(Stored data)
-------

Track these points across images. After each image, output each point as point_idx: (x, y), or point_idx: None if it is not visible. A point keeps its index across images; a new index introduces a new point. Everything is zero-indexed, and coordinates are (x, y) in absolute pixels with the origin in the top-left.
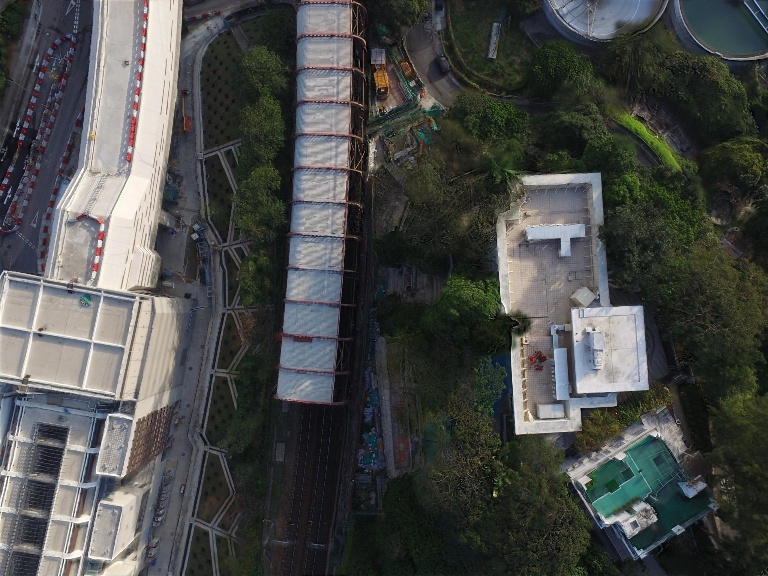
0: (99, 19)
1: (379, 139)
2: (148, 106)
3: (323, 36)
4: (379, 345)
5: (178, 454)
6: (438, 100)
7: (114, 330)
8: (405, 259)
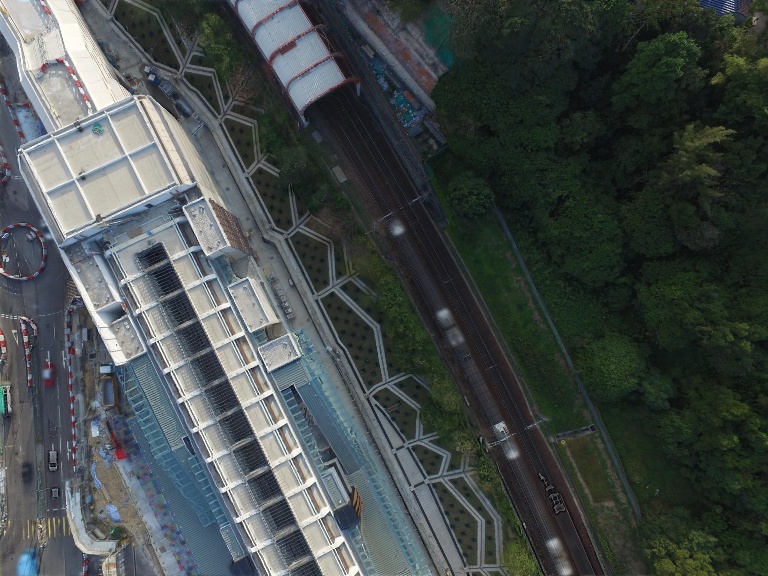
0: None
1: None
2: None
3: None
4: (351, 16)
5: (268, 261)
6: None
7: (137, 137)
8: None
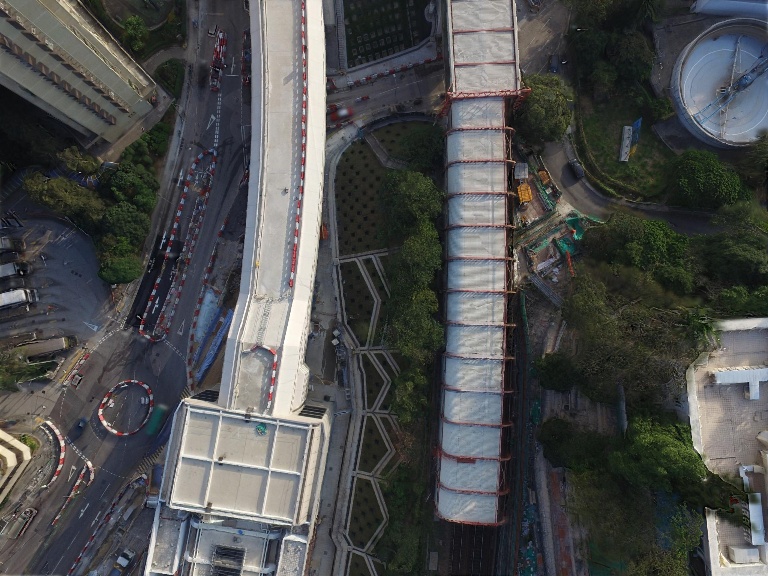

-------

TASK BRIEF ▸
Revise the rows above so that "images" becomes "frames" wherever it appears, keeping everything else the same. Leave the pictures out of your answer.

TASK SOLUTION ▸
Track these points across frames. After each image, output each point as point_idx: (x, y), or point_idx: None if it is not visible. A point keeps its index across frames; a new index introduces a new point. Everything is zero-indexed, and coordinates are (x, y) in absolute pixels with the origin in the top-left.
0: (99, 19)
1: (379, 139)
2: (148, 106)
3: (323, 36)
4: (379, 345)
5: (178, 454)
6: (438, 100)
7: (114, 330)
8: (405, 259)
0: None
1: None
2: None
3: None
4: (351, 16)
5: (268, 261)
6: None
7: (137, 137)
8: None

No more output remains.